DATASET EXCERPTS:
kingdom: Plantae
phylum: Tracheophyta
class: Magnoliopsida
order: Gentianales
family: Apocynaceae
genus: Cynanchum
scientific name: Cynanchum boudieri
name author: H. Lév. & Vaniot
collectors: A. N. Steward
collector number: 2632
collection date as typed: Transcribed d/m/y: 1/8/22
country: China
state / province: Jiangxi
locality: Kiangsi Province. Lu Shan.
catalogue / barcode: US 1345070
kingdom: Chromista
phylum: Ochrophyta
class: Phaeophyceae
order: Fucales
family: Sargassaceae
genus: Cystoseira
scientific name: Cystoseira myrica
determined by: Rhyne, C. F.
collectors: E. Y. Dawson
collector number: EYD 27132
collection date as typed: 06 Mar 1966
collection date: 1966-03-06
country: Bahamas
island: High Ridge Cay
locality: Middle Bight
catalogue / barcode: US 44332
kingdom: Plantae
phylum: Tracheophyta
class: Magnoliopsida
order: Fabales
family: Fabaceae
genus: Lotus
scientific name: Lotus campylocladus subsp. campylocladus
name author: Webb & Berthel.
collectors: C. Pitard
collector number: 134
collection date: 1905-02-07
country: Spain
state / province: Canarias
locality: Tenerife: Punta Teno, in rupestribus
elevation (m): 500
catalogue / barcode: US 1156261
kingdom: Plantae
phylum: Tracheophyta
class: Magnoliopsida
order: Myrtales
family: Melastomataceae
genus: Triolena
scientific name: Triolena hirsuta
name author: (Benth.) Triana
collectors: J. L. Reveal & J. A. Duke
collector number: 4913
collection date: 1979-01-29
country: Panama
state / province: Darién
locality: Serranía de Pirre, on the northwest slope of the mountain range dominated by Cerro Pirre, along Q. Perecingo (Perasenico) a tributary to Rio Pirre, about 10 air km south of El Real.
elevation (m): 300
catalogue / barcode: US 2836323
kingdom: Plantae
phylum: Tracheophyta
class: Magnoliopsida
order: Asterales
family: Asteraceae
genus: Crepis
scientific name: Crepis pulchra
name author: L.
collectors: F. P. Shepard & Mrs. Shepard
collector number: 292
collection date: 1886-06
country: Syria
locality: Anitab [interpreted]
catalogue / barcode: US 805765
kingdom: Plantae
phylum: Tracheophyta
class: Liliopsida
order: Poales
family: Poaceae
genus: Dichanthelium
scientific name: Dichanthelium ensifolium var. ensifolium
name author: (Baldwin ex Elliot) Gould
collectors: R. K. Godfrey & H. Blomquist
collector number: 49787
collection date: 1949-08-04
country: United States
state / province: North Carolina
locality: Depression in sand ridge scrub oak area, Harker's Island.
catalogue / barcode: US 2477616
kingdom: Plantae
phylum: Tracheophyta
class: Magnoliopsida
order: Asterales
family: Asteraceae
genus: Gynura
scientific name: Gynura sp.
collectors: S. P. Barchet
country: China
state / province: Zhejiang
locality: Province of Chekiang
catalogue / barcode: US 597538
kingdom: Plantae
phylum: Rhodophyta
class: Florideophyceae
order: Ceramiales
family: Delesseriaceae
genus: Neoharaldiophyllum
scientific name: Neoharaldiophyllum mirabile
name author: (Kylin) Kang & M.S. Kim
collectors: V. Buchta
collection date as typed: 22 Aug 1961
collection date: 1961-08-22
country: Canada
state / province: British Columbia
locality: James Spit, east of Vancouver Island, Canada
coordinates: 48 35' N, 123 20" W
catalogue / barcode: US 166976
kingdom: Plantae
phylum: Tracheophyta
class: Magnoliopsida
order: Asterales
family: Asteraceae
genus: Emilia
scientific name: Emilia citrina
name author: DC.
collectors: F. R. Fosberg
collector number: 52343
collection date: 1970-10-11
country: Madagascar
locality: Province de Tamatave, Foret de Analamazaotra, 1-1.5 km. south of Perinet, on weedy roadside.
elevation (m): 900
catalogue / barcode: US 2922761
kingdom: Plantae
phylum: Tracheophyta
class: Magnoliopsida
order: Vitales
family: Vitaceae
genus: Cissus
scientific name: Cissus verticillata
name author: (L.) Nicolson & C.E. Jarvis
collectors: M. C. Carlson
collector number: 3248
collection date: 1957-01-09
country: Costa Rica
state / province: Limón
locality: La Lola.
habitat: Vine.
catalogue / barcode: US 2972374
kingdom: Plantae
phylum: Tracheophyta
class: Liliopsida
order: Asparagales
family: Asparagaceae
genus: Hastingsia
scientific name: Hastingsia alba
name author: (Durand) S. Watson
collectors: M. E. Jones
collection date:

STATED GOAL: Copy the entries above, starting with their first line and ending with the line that contains "locality: Tenerife: Punta", including that line. Reproduce each line without any change.

EXERCISE ANSWER:
kingdom: Plantae
phylum: Tracheophyta
class: Magnoliopsida
order: Gentianales
family: Apocynaceae
genus: Cynanchum
scientific name: Cynanchum boudieri
name author: H. Lév. & Vaniot
collectors: A. N. Steward
collector number: 2632
collection date as typed: Transcribed d/m/y: 1/8/22
country: China
state / province: Jiangxi
locality: Kiangsi Province. Lu Shan.
catalogue / barcode: US 1345070
kingdom: Chromista
phylum: Ochrophyta
class: Phaeophyceae
order: Fucales
family: Sargassaceae
genus: Cystoseira
scientific name: Cystoseira myrica
determined by: Rhyne, C. F.
collectors: E. Y. Dawson
collector number: EYD 27132
collection date as typed: 06 Mar 1966
collection date: 1966-03-06
country: Bahamas
island: High Ridge Cay
locality: Middle Bight
catalogue / barcode: US 44332
kingdom: Plantae
phylum: Tracheophyta
class: Magnoliopsida
order: Fabales
family: Fabaceae
genus: Lotus
scientific name: Lotus campylocladus subsp. campylocladus
name author: Webb & Berthel.
collectors: C. Pitard
collector number: 134
collection date: 1905-02-07
country: Spain
state / province: Canarias
locality: Tenerife: Punta Teno, in rupestribus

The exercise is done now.